As of 7 p.m. Thursday, 178 Parke County REMC members in Putnam County were still without power.

Duke Energy still had outages to 94 of its area customers, while Hendricks Power Cooperative was down to just nine.

The wind was strong enough to move trailers being held at Detro Trailers Sales north of Greencastle. One left an approximately 50-foot mark in the gravel where its tongue was dragged.
Courtesy Russell Evans

All three figures had been much higher Wednesday evening.

The historic Houck Covered Bridge in Washington Township, constructed in 1880 and rehabilitated six years ago, also sustained damage to half of its roof during the storm.

Detro Trailer Sales, located at the intersection of U.S. 231 and U.S. 36, also had some of its inventory damaged.

Roachdale Detro employee Mike Mahoy was in the vicinity when a trailer was swept into the roadway and flipped over. Another trailer was blown on its side and was leaning on a power line pole.

Russell Evans, the public information officer for the Putnam County Emergency Management Agency, told the Banner Graphic Thursday that the road was closed for about 15 minutes while the trailer was moved.

“He (Mahoy) reported to me that it (the wind) sounded like a freight train,” Evans said.

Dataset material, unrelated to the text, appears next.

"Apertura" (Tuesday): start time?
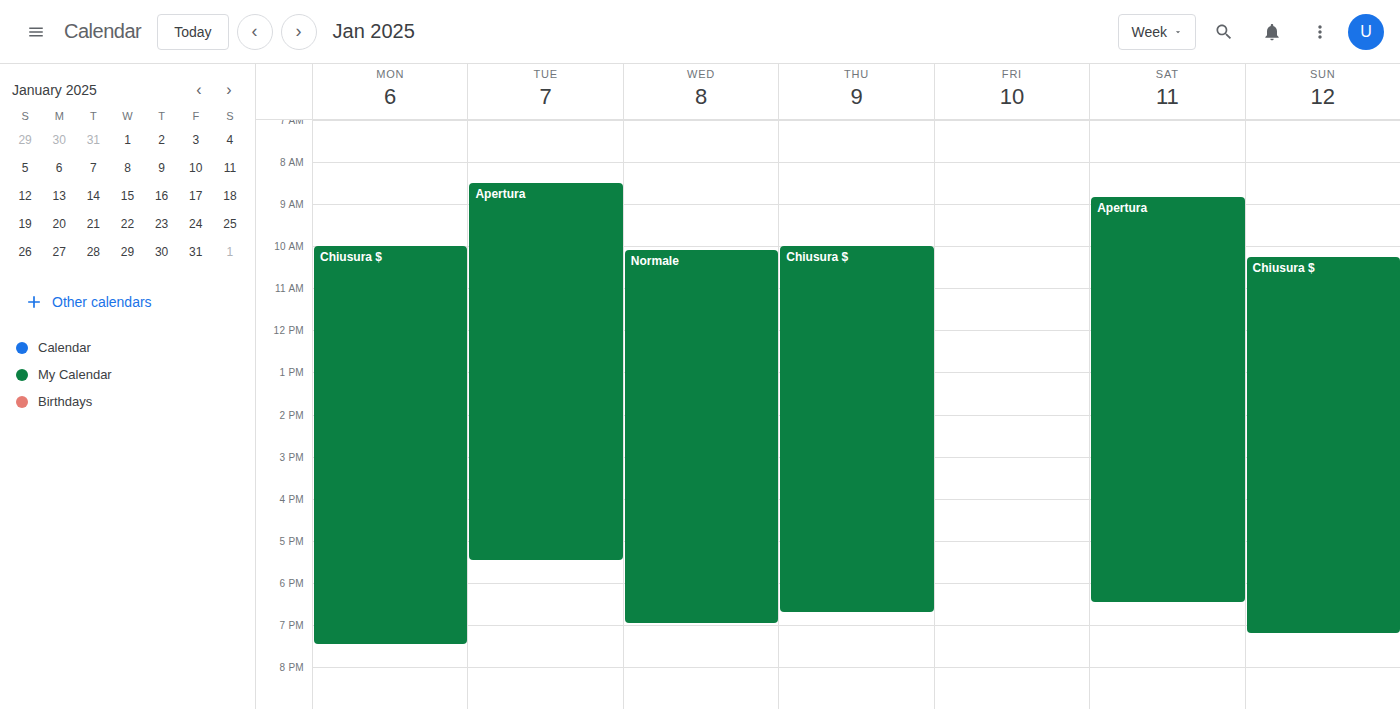
8:30 AM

He noted how the strong wind had moved a trailer 50 feet from where it originally sat. The tongue of the trailer left a visible gash in the gravel.

A severe thunderstorm warning for the area technically expired at 9 p.m., although a tornado watch remained in effect until 2 a.m. Thursday morning.

The Putnam County Regional Airport recorded a wind gust of 78 miles per hour, which is akin to a lower-strength Category 1 hurricane. There were also reports of large hail during the storm.

The WeatherSTEM unit at Greencastle Middle School indicated that .23 inches of rain had fallen. The National Weather Service provided a similar estimate.

Putnam County Dispatch did not record any ambulances being dispatched anywhere in the county. As such, no fatalities or injuries have been reported.

Evans said that all of the county fire departments were out until past the midnight hour, and commended the dispatchers who handled a myriad of emergency calls.

“It was a good team effort on everybody’s part,” he said.